Scrabble fans are about to get a lot more choices when mixing and matching those lettered blocks: 5,000 new words have been added to the official dictionary, including "selfie," "bromance" and "buzzkill." (Via mydalliance / CC BY NC ND 2.0)
It's been 10 years since the classic word game updated its vocabulary, and the new additions — including "hashtag," "dubstep" even "schmutz" — inject some 21st-century lingo into the 76-year-old game. (Via KTNV)
So far, Merriam-Webster, the company that publishes "The Official Scrabble Player Dictionary," has released only 30 of the 5,000 new words it will add to its expansive 100,000-word archive.

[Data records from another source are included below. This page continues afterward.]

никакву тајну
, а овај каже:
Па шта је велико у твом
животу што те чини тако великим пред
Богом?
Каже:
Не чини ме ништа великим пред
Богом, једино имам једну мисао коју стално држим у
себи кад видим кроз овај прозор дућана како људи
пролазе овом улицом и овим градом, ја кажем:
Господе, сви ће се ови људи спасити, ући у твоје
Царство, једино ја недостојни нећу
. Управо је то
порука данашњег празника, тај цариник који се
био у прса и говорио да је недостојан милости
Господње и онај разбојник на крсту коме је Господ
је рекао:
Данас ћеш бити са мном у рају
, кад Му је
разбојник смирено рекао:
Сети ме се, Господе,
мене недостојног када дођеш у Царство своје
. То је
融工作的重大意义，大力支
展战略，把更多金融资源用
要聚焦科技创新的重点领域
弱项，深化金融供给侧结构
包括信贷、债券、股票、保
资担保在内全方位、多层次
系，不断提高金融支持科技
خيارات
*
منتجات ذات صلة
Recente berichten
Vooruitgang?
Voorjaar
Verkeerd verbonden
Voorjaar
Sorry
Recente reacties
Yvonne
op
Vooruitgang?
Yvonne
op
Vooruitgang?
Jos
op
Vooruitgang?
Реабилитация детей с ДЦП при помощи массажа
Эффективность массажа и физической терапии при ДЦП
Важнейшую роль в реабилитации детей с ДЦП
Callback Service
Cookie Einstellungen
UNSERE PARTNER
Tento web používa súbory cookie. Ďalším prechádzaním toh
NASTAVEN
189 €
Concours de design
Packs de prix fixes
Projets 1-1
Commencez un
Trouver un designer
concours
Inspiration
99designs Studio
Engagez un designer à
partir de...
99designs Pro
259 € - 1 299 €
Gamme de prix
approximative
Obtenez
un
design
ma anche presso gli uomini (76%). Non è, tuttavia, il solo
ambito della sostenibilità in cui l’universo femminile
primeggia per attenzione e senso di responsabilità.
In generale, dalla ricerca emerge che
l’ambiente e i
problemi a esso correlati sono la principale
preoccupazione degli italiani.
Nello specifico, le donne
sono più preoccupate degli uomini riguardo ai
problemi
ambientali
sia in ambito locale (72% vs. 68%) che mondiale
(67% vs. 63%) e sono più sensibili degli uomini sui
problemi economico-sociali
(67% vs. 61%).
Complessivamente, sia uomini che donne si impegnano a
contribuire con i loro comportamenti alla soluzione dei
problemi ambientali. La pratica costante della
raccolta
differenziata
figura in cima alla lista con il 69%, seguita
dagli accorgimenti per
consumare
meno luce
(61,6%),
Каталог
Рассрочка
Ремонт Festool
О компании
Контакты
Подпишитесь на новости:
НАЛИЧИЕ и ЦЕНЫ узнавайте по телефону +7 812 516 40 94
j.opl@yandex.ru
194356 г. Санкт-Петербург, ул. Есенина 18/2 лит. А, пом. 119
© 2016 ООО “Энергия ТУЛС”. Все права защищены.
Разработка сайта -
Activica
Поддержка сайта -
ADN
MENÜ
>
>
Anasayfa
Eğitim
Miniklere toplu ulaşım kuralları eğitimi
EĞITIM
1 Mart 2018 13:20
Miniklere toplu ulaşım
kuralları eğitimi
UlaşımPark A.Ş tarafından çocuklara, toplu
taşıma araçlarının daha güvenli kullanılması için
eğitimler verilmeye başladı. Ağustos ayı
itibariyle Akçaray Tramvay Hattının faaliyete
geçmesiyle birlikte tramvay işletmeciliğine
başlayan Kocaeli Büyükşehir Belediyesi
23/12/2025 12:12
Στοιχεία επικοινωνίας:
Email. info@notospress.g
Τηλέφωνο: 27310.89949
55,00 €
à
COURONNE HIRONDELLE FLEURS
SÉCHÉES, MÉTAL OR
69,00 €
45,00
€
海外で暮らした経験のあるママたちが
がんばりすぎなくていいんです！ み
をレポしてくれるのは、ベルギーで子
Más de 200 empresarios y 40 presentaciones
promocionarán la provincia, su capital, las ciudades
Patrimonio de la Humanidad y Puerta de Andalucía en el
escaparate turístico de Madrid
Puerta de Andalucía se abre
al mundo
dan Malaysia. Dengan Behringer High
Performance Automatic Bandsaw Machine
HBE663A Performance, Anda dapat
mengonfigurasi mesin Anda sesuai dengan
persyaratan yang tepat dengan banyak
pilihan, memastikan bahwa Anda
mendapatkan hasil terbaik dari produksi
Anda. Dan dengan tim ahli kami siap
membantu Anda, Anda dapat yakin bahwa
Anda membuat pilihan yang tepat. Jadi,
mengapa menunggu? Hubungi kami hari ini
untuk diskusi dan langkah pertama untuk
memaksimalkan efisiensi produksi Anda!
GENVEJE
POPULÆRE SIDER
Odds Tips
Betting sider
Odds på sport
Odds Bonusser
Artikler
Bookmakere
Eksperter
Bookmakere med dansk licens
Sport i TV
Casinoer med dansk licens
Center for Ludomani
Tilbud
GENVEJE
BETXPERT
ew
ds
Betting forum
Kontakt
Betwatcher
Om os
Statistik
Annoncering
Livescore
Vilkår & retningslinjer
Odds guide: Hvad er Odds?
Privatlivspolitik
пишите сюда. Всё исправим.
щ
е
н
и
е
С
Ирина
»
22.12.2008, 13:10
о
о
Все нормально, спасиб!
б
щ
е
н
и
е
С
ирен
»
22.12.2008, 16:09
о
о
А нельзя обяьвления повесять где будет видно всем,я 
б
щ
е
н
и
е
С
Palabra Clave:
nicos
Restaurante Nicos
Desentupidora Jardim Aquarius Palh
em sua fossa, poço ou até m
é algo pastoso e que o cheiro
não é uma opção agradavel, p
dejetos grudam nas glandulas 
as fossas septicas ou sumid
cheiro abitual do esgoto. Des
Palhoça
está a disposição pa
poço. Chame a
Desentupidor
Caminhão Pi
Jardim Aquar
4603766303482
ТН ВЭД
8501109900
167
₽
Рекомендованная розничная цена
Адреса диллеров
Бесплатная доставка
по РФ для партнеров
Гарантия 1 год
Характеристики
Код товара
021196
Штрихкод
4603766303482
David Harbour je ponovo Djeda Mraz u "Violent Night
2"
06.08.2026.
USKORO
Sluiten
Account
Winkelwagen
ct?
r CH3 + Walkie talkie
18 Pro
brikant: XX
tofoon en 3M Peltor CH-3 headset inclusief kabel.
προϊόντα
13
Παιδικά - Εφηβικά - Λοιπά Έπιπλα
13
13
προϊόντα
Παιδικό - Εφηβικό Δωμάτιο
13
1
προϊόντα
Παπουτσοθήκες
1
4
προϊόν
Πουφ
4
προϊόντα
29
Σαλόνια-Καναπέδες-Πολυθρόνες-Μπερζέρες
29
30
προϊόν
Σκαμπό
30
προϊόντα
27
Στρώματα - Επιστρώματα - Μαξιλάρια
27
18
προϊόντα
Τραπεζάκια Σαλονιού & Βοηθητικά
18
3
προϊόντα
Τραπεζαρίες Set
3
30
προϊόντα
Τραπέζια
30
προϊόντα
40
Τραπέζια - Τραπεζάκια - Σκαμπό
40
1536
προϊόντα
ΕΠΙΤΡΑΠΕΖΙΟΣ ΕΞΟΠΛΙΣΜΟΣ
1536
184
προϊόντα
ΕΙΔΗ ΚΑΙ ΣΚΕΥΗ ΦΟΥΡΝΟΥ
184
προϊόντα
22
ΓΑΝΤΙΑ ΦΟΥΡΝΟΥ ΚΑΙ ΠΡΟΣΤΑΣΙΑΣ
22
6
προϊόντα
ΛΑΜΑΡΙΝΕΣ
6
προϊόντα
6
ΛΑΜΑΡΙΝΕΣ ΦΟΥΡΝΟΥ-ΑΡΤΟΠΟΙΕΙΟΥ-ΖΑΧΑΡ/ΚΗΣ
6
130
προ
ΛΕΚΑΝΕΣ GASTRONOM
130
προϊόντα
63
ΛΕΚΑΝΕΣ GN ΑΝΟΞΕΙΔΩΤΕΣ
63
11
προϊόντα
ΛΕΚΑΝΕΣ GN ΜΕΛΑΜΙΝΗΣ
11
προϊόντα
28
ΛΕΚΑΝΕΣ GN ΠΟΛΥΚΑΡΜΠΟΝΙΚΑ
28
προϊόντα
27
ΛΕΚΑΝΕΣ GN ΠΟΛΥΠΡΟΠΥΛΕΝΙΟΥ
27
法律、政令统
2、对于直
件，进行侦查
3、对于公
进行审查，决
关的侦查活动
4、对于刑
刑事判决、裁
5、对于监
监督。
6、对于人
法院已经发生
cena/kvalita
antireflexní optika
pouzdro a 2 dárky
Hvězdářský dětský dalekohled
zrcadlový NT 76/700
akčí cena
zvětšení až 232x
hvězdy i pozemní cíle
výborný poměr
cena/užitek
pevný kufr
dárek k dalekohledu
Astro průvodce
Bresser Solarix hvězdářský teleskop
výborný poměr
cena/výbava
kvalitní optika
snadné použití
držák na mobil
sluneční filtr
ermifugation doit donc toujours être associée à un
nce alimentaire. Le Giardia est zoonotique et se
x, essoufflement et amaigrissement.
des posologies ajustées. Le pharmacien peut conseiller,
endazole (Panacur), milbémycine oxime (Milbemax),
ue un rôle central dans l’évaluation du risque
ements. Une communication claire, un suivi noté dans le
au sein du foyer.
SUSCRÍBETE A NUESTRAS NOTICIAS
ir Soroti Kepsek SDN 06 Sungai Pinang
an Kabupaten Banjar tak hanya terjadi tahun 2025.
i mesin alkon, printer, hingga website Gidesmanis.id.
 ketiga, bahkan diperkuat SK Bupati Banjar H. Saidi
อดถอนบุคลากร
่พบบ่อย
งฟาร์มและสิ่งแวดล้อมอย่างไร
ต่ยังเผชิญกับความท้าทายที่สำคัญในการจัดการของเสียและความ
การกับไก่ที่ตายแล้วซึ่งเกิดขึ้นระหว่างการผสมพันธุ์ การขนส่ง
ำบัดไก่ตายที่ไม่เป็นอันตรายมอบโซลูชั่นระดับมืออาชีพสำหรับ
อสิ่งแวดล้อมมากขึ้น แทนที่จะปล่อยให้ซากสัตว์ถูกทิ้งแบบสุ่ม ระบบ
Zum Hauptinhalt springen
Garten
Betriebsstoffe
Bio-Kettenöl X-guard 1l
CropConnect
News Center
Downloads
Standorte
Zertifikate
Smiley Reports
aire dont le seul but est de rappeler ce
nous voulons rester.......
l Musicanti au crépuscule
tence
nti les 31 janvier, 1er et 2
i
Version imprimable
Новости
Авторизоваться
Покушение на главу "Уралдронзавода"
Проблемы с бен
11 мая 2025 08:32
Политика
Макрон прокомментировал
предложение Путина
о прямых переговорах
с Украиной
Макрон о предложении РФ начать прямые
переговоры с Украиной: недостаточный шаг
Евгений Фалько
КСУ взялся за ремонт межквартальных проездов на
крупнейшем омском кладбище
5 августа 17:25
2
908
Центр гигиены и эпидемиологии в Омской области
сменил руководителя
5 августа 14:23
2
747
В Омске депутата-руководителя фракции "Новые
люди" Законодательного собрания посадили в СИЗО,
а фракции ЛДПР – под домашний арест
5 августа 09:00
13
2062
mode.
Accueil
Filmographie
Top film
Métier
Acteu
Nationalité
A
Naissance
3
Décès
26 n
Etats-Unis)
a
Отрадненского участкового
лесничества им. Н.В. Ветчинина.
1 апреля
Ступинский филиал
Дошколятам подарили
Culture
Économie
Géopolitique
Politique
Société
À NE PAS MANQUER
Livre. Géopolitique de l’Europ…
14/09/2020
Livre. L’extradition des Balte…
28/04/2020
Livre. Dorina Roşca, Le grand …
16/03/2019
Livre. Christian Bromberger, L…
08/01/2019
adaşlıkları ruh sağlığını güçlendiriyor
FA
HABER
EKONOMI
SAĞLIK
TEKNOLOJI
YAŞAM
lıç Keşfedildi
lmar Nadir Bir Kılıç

So we really only got a small sample.
ABC: "This is apparently a shelter made from digging in a pile of snow. ... There's a potential of a 401-point play."
Some two-letter words have been added, as well: "da" (short for dad), "gi" (a white garment worn in martial arts) and "po" (a chamber pot). (Via Jonathon Colman / CC BY NC ND 2.0)
John Chew, co-president of the North American Scrabble Players Association, said the updates will "go a long way toward bringing us closer to the language as it is currently spoken." (Via CNN)
As nice as the modernized vocabulary is for the word game, some Scrabble enthusiasts have shrugged off the new additions.
Forbes contributor and Scrabble enthusiast Jeremy Greenfield says most die-hard Scrabble players don't even use the official dictionary due to some questionable entries. He cites the book "Word Freak," which says some players are offended by the inclusion of "'jew' (a verb meaning 'bargained in a miserly way') and others, like 'fart' and 'fatso.'"
Greenfield said players instead use competing dictionaries like "The Official Tournament and Club Word List" or, for international players, the extensive word list called "SOWPODS." (Via Howcast)
The new fifth edition of "The Official Scrabble Players Dictionary" goes on sale Wednesday, but the new words will be sidelined for the upcoming 2014 National Scrabble Championship in Buffalo, New York, on Aug. 9, as the updated official dictionary goes into effect Dec. 1.